Mas nem tudo são flores e enquanto para alguns, ter os pais apoiando o trabalho da Sophia hoje, parece ter sido algo natural, no fundo não foi bem assim. Enquanto a mãe aceitava o filho como ele era, o pai de Bruno não via a situação com os mesmos olhos.
“O processo de aceitação, seja o fato da minha sexualidade quanto a existência da Sophia, por parte da minha mãe sempre foi tranquilo. Ela sempre deixou claro que queria que eu fosse feliz e fizesse o que tivesse vontade, sem precisar de ninguém, mas com meu pai a coisa não foi tão simples. Ele não digeriu muito bem e precisou de um tempo para processar a informação. Até mesmo a Sophia, quando ele percebeu que ela também era meu trabalho, aceitou melhor a personagem.”

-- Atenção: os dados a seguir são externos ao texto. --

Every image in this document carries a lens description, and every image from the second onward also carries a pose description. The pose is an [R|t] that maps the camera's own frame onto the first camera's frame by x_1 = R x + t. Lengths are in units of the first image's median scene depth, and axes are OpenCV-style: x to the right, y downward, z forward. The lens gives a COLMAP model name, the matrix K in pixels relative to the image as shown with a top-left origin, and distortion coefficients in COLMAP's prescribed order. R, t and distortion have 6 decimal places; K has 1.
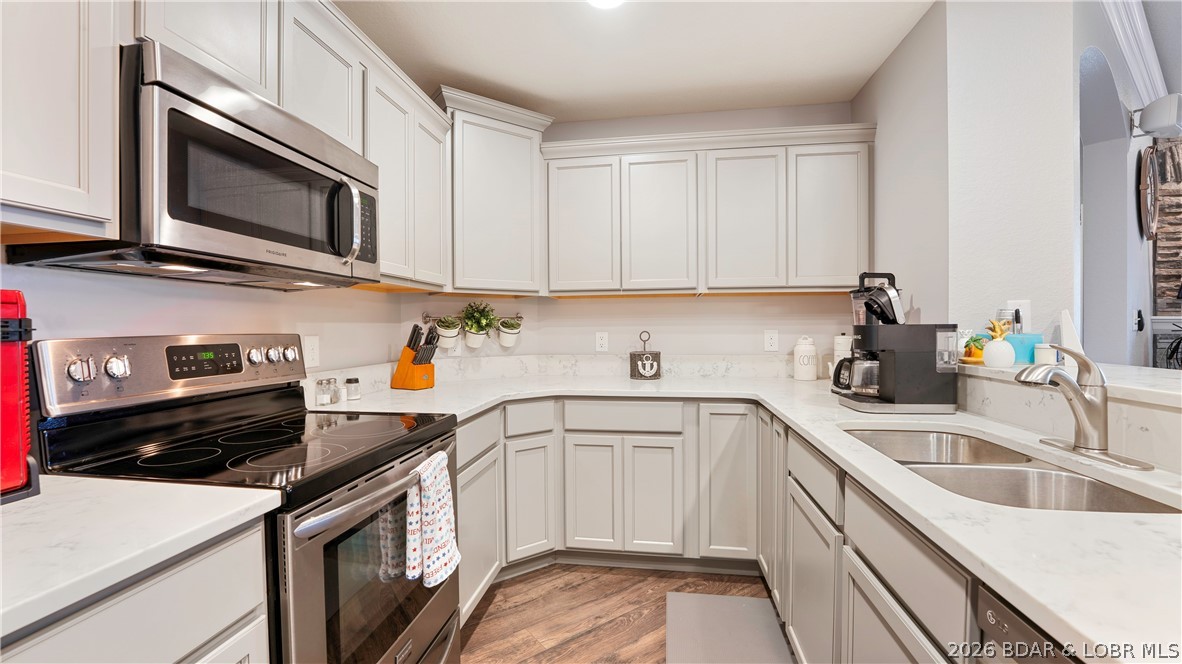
lens RADIAL K [[495.6, 0, 583.7], [0, 495.6, 331.3], [0, 0, 1]] dist [-0.002270, -0.000217]
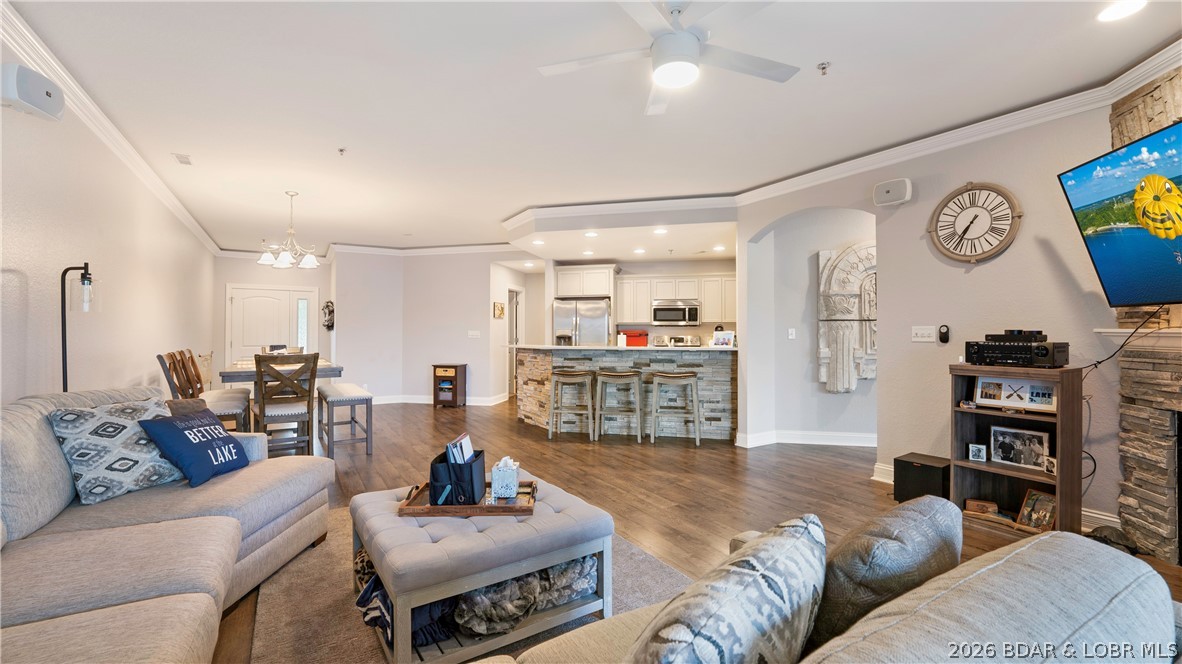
lens RADIAL K [[495.9, 0, 585.8], [0, 495.9, 325.3], [0, 0, 1]] dist [-0.015855, -0.000126]
pose [[-0.082902, -0.010691, -0.996500, 3.695318], [-0.008250, 0.999916, -0.010041, -0.034542], [0.996524, 0.007388, -0.082983, 0.271339]]
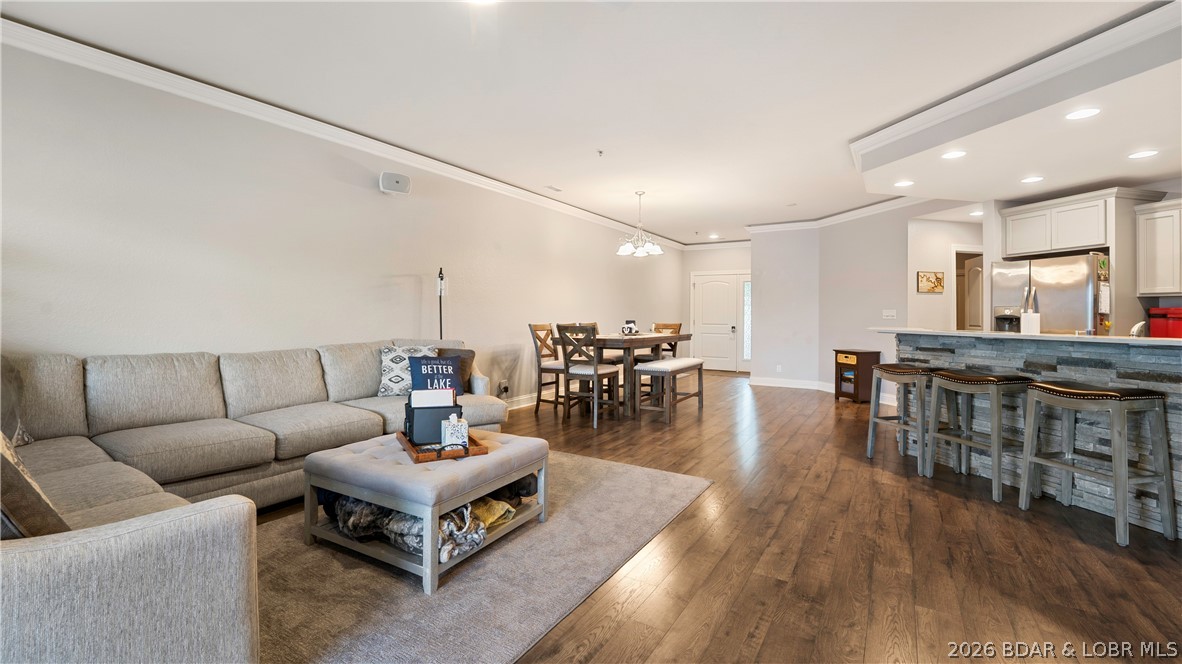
lens RADIAL K [[505.1, 0, 577.9], [0, 505.1, 308.7], [0, 0, 1]] dist [-0.015287, 0.000178]
pose [[-0.929232, -0.006537, -0.369439, 2.729668], [-0.006507, 0.999978, -0.001325, -0.010392], [0.369440, 0.001173, -0.929254, 1.342404]]
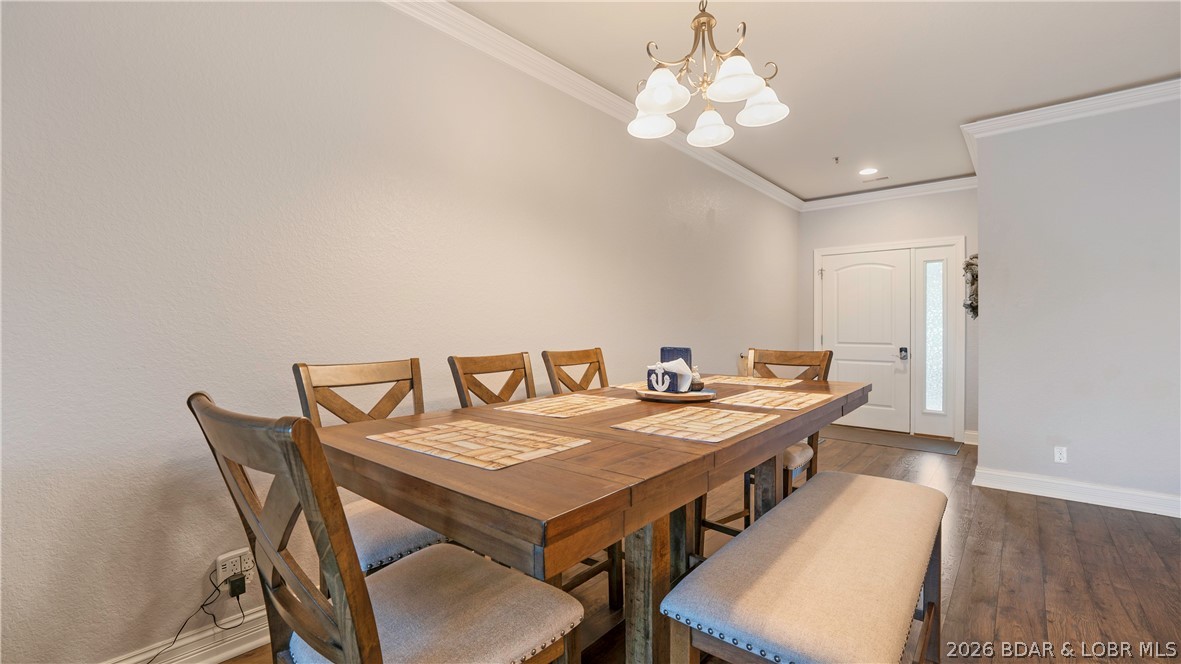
lens RADIAL K [[495.5, 0, 585.3], [0, 495.5, 325.3], [0, 0, 1]] dist [-0.015855, -0.000126]
pose [[-0.975906, 0.002509, -0.218179, 1.577989], [0.000802, 0.999968, 0.007912, 0.007461], [0.218192, 0.007546, -0.975877, -0.684405]]
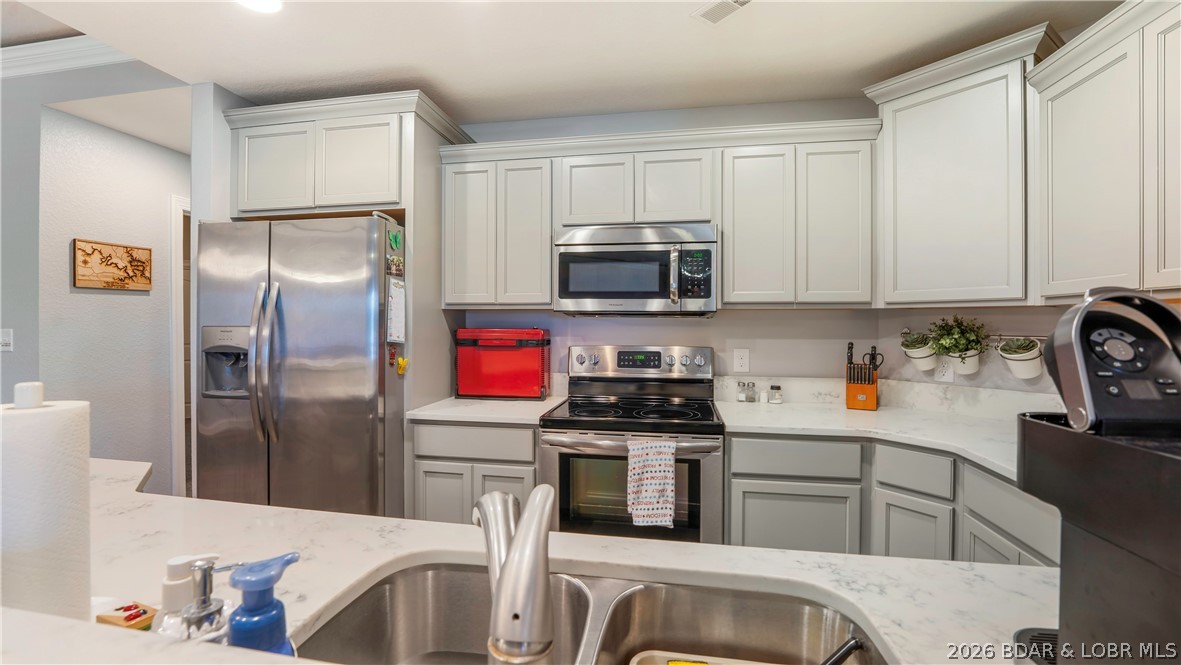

Foi preciso desmistificar para seu próprio pai, de que a Sophia Mel não era uma garota de programa, mostrando que a figura feminina assumida por Bruno era uma “recepcionista de balada” e que era um trabalho digno como qualquer outro. Foi ali que o relacionamento da música começou.
“Eu comecei como hostess e presença VIP em uma balada do Rio de Janeiro, a Papa G e um dos produtores da casa, o Thiago Araújo, viu um potencial em mim, afinal, eu estava na casa pelo menos todas as quintas-feiras e ele sugeriu que eu me tornasse DJ, mas naquela época, de pop e funk. O pontapé foi ali.”
É muito comum que amigos ajudem no processo de migração entre estilos musicais e com Sophia Mel não seria diferente. Uma fada madrinha, ou melhor, DJ madrinha apareceu na sua vida e colocou Bruno no caminho que ele trilharia: o tribal.
“Após começar com o pop e funk, eu sentei com a Bruna Strait e ela me deu as primeiras aulas, desde como manusear uma CDJ ou usar o Rekordbox. Comecei engatinhando, colocando uma coisa mais eletro pop nos meus sets, uma vibe meio Summer Eletrohits, sempre puxando para a música eletrônica, até que a mudança foi natural e aceitei meu destino de ser uma DJ de tribal.”
Ser frequentador da noite carioca também ajudou na criação do gosto musical de Bruno. Cliente assíduo da The Week, foi entre uma ida e outra no club que ele percebeu que o gosto havia mudado, de acordo com a pista que ele ficava na casa.
“A The Week do Rio sempre foi um lugar muito badalado. Todos os meus amigos frequentavam e eu acabava indo junto, mas eu sempre ficava na pista Wallpaper, dedicada ao pop e funk. Eis que entre uma passada e outra pela pista principal, a batida começou a me chamar atenção e fui ficando na pista de tribal cada vez mais. Quando percebi, era ali que a gente ficava o tempo todo.”
E o tribal entrou com tudo na vida da Sophia. Mesmo com pouco tempo de carreira oficial como artista do genero, ele já coleciona uma residência e números expressivos em seu Soundcloud, feito que muitos DJs demoram anos para conseguir.
“Depois de presenciar uma apresentação inesquecível da Anne Louise na The Week e de perceber que eu não queria fazer parte daquela ‘máfia’ da cena pop do Rio, eu fiz meu primeiro set, o ‘Forró das Angels‘ e logo de cara foi um tremendo sucesso. Com quase 20 mil plays no Soundcloud, consegui em menos de um ano, ganhar um certo destaque na cena tribal carioca. As pessoas querem me ouvir e apreciar meu trabalho.”
Como todo o restante do mundo, Sophia se viu no meio da pandemia e a carreira que já era curta, precisou ficar em standby até que os eventos retornem com força total. O recomeço promete ser grandioso, assim como sua ambição.
“Após migrar do pop para o tribal, eu quero focar bastante na minha drag, quero me especializar ainda mais no tribal. Assim como tantos outros artistas, quero poder levar meu nome por todos os cantos do país e elevar ainda mais a arte drag. O céu é o limite!”